Von Astrid Wulf | 03.11.2016
    Trainerin Beate Bechmann (r) trainiert in ihrem Studio in Offenbach am Main mit Ayse (l) die Abwehr eines Angriffs. Seit den Übergriffen in Köln verzeichnet die Kampfsport-Ausbilderin einen Ansturm auf Selbstvertidigungskurse für Frauen.
    Eine Trainerin übt mit einer Frau die Abwehr eines Angriffs. (picture alliance / dpa / Boris Roessler)
    "Ihr habt euren Stock in der rechten Hand, und der andere kommt und hält euch am linken Arm fest, denkt dran: richtig zuschlagen und als Abschluss die Würge. Und los bitte."
    Die sechs Trainingspaare gehen aufeinander los. Der Angreifer versucht, dem anderen den Hals abzudrücken, das Opfer wehrt sich mit einem Schaumstock, der im Training den Blindenstock ersetzt, schlägt kräftig zu und drückt dem Angreifer mit dem Stab die Luft ab. Im Ernstfall wäre ein Angreifer chancenlos.
    Mehr Lebensqualität durch den Kurs
    Stefan Reininghaus aus Lotte in Nordrhein-Westfalen ist nassgeschwitzt, das Training ist anstrengend. Der 38-Jährige hat sein Augenlicht vor zehn Jahren verloren. Er verbringt seinen Urlaub in diesem Hotel für Blinde und Sehbehinderte, wo auch dieser Kurs stattfindet.
    "Ich finde, er gibt eine Art Selbstsicherheit. Auch ein selbstsicheres Auftreten. Man verlernt das mit der Zeit, wenn man erblindet, finde ich. Diesen aufrechten Gang."

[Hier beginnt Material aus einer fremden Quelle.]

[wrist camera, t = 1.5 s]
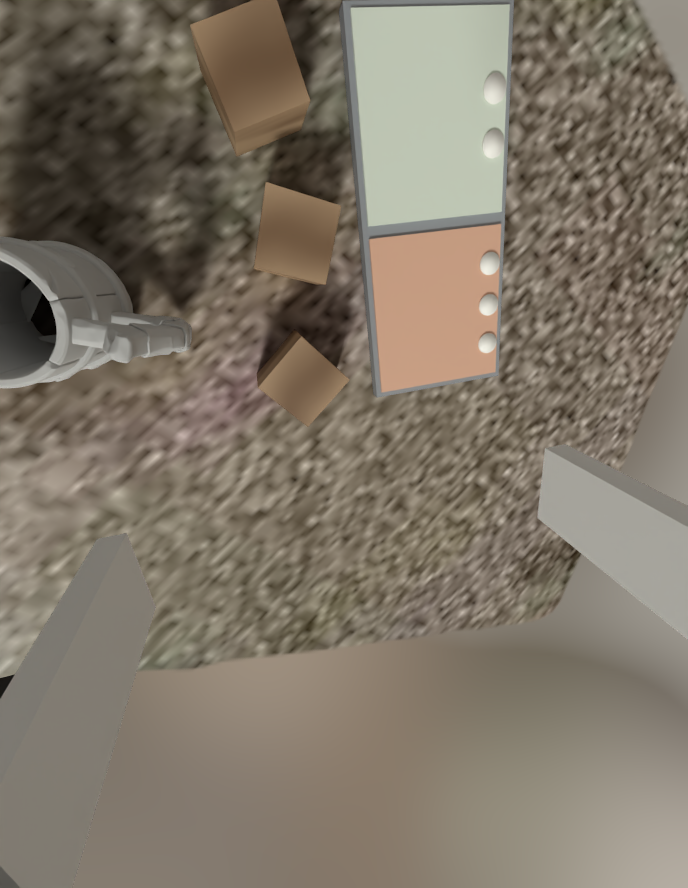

    Eine aufrechte Haltung und ein selbstsicheres Auftreten will Ju-Jutsu-Trainer Carsten Prüßner seinen Teilnehmern beibringen – und dazu effektive und einfach zu lernende Techniken, wie Angreifer mit Hebelgriffen und gezielten Schlägen schnell abgewehrt werden können. Der Trainer ist überzeugt: Diese Fähigkeiten bringen den Teilnehmer viel mehr, als sich lediglich in gefährlichen Situationen verteidigen zu können, auch im Alltag gewinnen die Blinden und Sehbehinderten dank der Kampfsporterfahrungen eine viel größere Lebensqualität.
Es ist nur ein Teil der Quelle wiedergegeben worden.